Festuscato, MacNeill, Cormac and Murdoch went out to meet the Saxon leaders before hostilities erupted.  It turned out Festuscato and the Saxon knew each other.  It turned out to be Gorund, the chief who wanted the Cornish gold that did not exist.

“Take what you want from the village, but leave my people alone and you can go in peace,” MacNeill said.

“But what I want isn’t in the village,” a big fellow named Herslaw countered.  “We have been very well paid to come here and do a job, and when we bring back some heads, we will receive the other half of the payment.”  Gorund simply watched and kept his eye on Festuscato.

“Leinster.”  Cormac spit.

Gorund grinned.  “I am thinking you don’t want to fight any more than we do.  You can send this Dragon and his priests out to us and we can go away, and nobody needs to get hurt.”

MacNeill folded his arms and looked at Festuscato. Festuscato took that as permission to speak.  “Listen, Gorund, Coleslaw.  The problem with the priests is they have been declared off limits for killing by Lord MacNeill here, and as for myself, the one some call the dragon, you see, there is an actual dragon, a real dragon behind the fort wall ready to defend the people here.  The real dragon came from Rome, burned his way across Gaul and has been terrorizing the Fens for some forty years, until we made peace with the beast.  Leinster wants you to get the real dragon.  I am sure you don’t want to get involved in that, though I see where you might have been confused.”
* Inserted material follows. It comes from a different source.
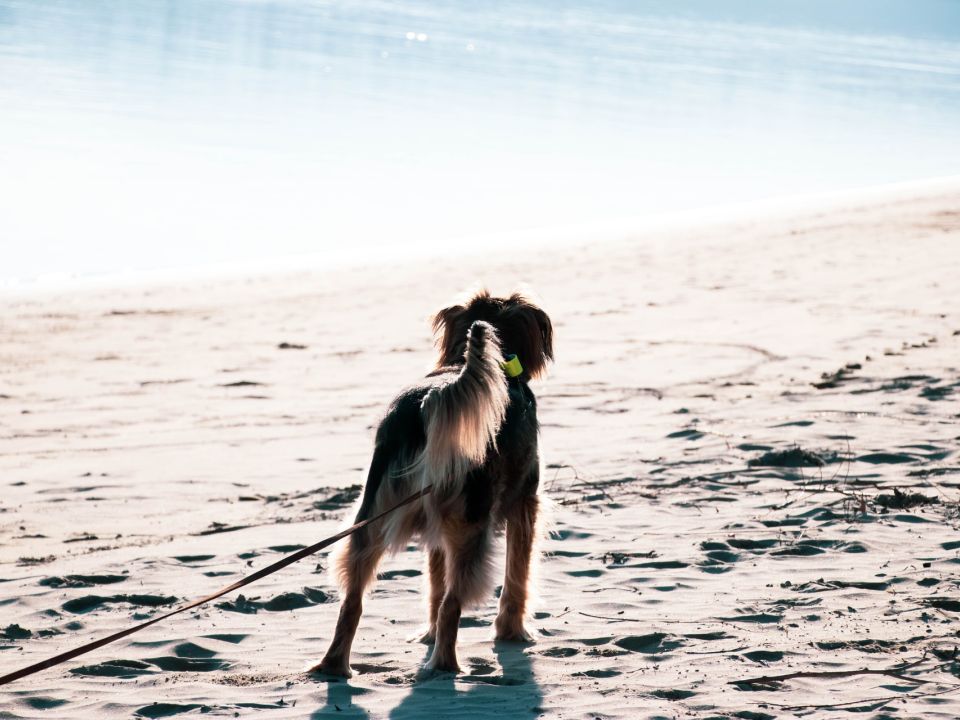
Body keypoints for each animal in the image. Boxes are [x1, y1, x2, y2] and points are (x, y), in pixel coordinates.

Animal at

Gorund did not budge.  “I heard a rumor about a real dragon, but I figured it was just you. I heard you only have two men with you, and that seems a small price to pay for a village.”  He turned and saw the smoke rising near the docks.  “What is left of it, anyway.”

An uncomfortable silence followed for a moment as MacNeill thought through a number of options before he spoke. “Nope.  You have already done your damage to the town.  There isn’t much more you can do unless you want to waste your men attacking the fort.  As my friend said, the priests are off limits, and as for the dragon, now I am talking about the man, I figure he has a few tricks up his sleeve that none of us can imagine, so I’ll stick with what I’ve got and you can go back to Leinster and tell him you changed your mind.

“Ah, but I can’t do that, you see,” Gorund responded with a wave of his hand.  There was movement in the Saxon line until ten men appeared out of thin air around the group, and each man had a bow with an arrow pointed right at Gorund.  “Hold it,” Gorund shouted for his life.  “No tricks.  We do this the proper way.”

Festuscato and MacNeill walked casually back to the fort. Cormac snickered and Murdoch nodded in agreement.